▶ [Job item]:
Please copy all of the records below word for word, leaving the pictures out.

Start of Data records

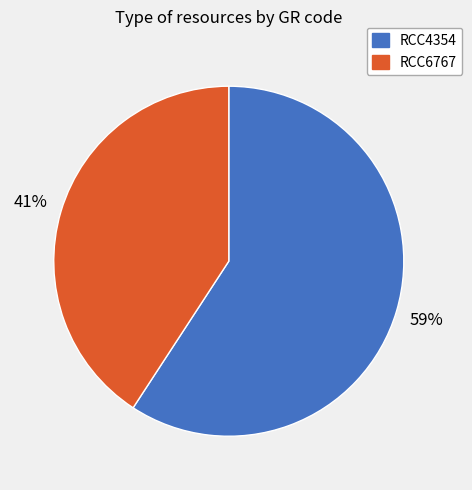

Combined, do RCC4354 and RCC6767 account for over 50%?

Yes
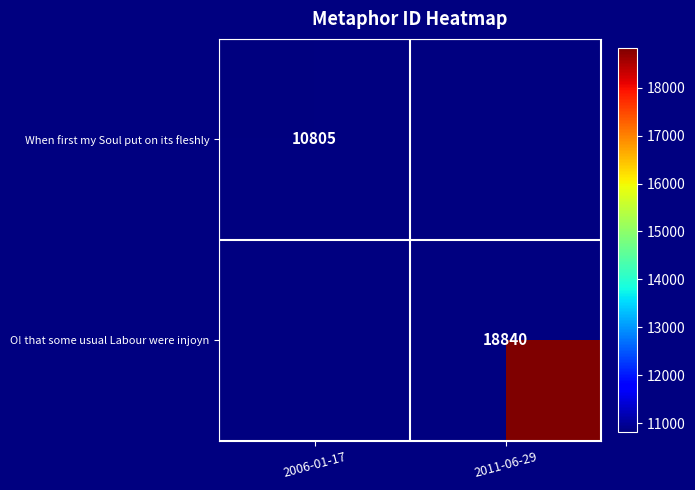

At which category does the chart reach its peak across all series?

2011-06-29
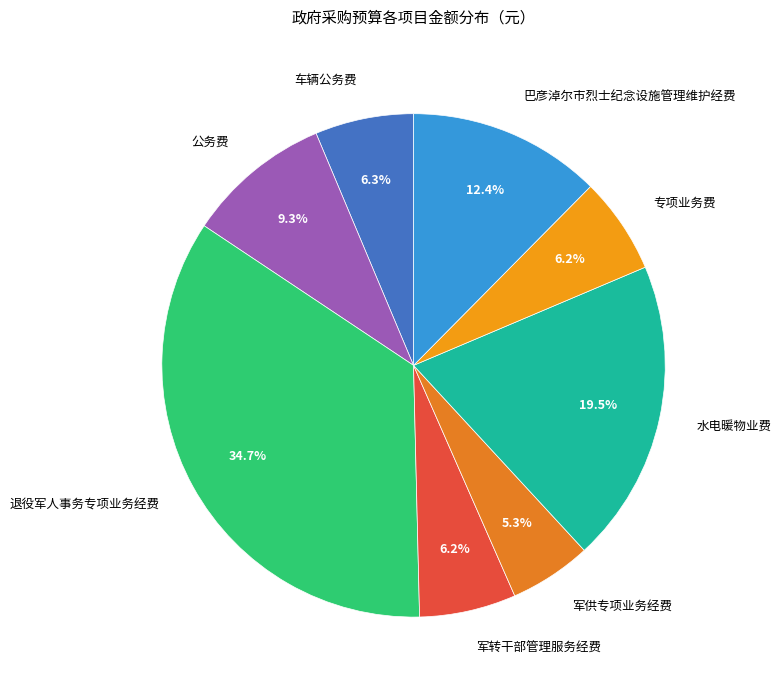

Which has a higher value, 退役军人事务专项业务经费 or 水电暖物业费?

退役军人事务专项业务经费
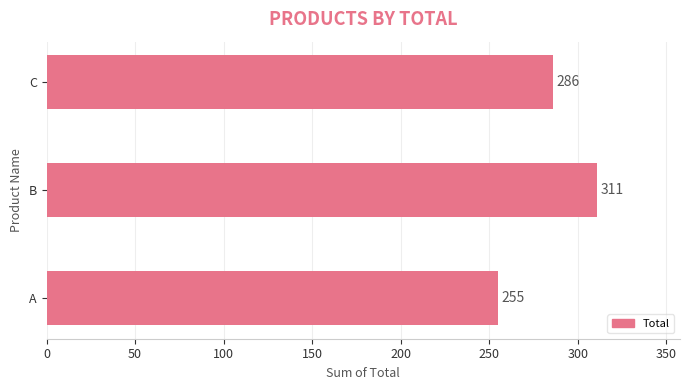

What is the change in value from A to B?

+56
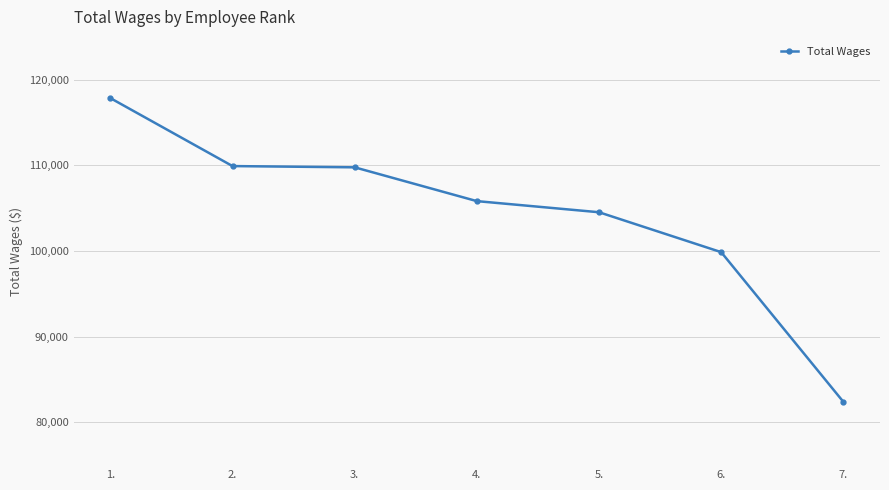

True or false: the data has more than 1 interior local peaks.

False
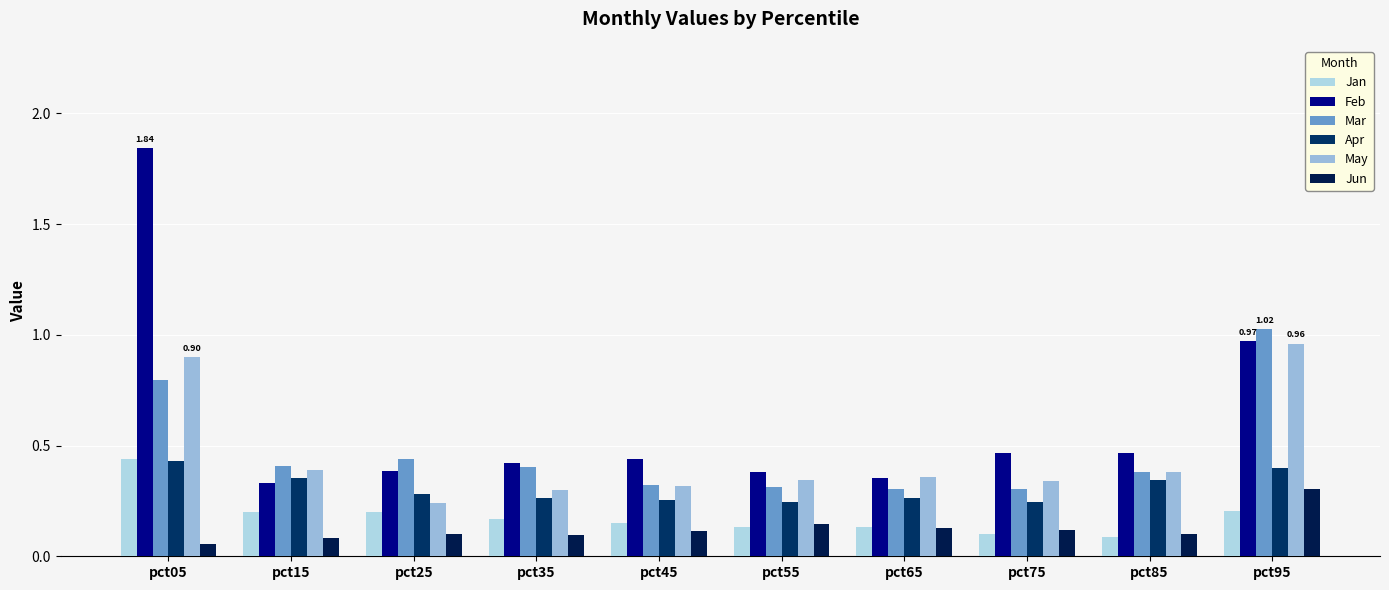

List the labels in order of Apr value, largest first.

pct05, pct95, pct15, pct85, pct25, pct35, pct65, pct45, pct75, pct55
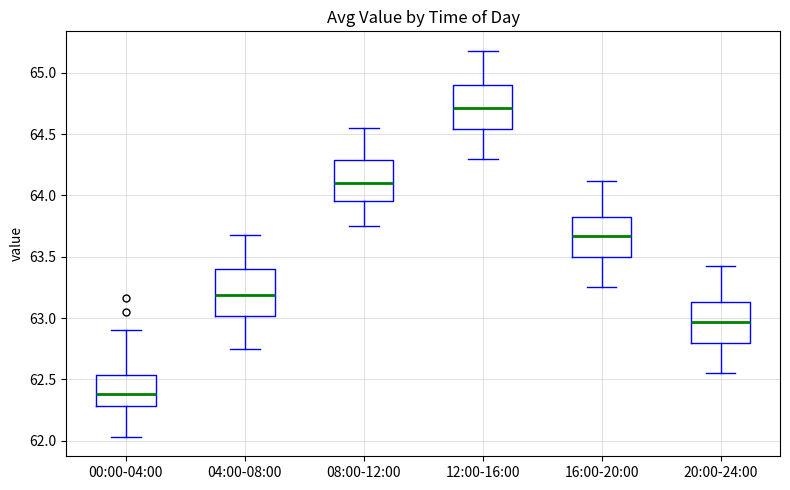

Reading left to right, transcribe this box plot: for each box, give where its median line is, the range the box spans, and where its two whiskers end, as read against the y-axis. The values are not printed on the chart, so give them approximately, as read against the axis.

00:00-04:00: median 62.40, box 62.30 to 62.55, whiskers 62.05 to 62.90
04:00-08:00: median 63.20, box 63.00 to 63.40, whiskers 62.75 to 63.70
08:00-12:00: median 64.10, box 63.95 to 64.30, whiskers 63.75 to 64.55
12:00-16:00: median 64.70, box 64.55 to 64.90, whiskers 64.30 to 65.20
16:00-20:00: median 63.65, box 63.50 to 63.85, whiskers 63.25 to 64.10
20:00-24:00: median 62.95, box 62.80 to 63.15, whiskers 62.55 to 63.40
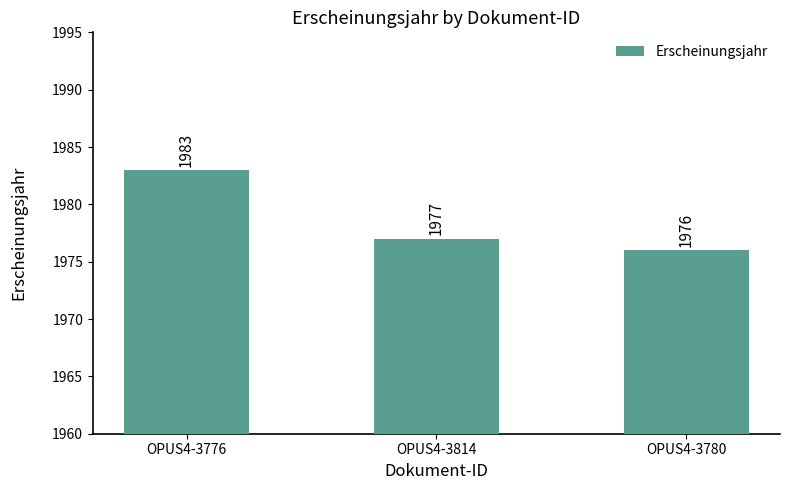

What position from the left is OPUS4-3780?

3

End of Data records

▶ [Solution to this problem]:
Combined, do RCC4354 and RCC6767 account for over 50%?

Yes

At which category does the chart reach its peak across all series?

2011-06-29

Which has a higher value, 退役军人事务专项业务经费 or 水电暖物业费?

退役军人事务专项业务经费

What is the change in value from A to B?

+56

True or false: the data has more than 1 interior local peaks.

False

List the labels in order of Apr value, largest first.

pct05, pct95, pct15, pct85, pct25, pct35, pct65, pct45, pct75, pct55

Reading left to right, transcribe this box plot: for each box, give where its median line is, the range the box spans, and where its two whiskers end, as read against the y-axis. The values are not printed on the chart, so give them approximately, as read against the axis.

00:00-04:00: median 62.40, box 62.30 to 62.55, whiskers 62.05 to 62.90
04:00-08:00: median 63.20, box 63.00 to 63.40, whiskers 62.75 to 63.70
08:00-12:00: median 64.10, box 63.95 to 64.30, whiskers 63.75 to 64.55
12:00-16:00: median 64.70, box 64.55 to 64.90, whiskers 64.30 to 65.20
16:00-20:00: median 63.65, box 63.50 to 63.85, whiskers 63.25 to 64.10
20:00-24:00: median 62.95, box 62.80 to 63.15, whiskers 62.55 to 63.40

What position from the left is OPUS4-3780?

3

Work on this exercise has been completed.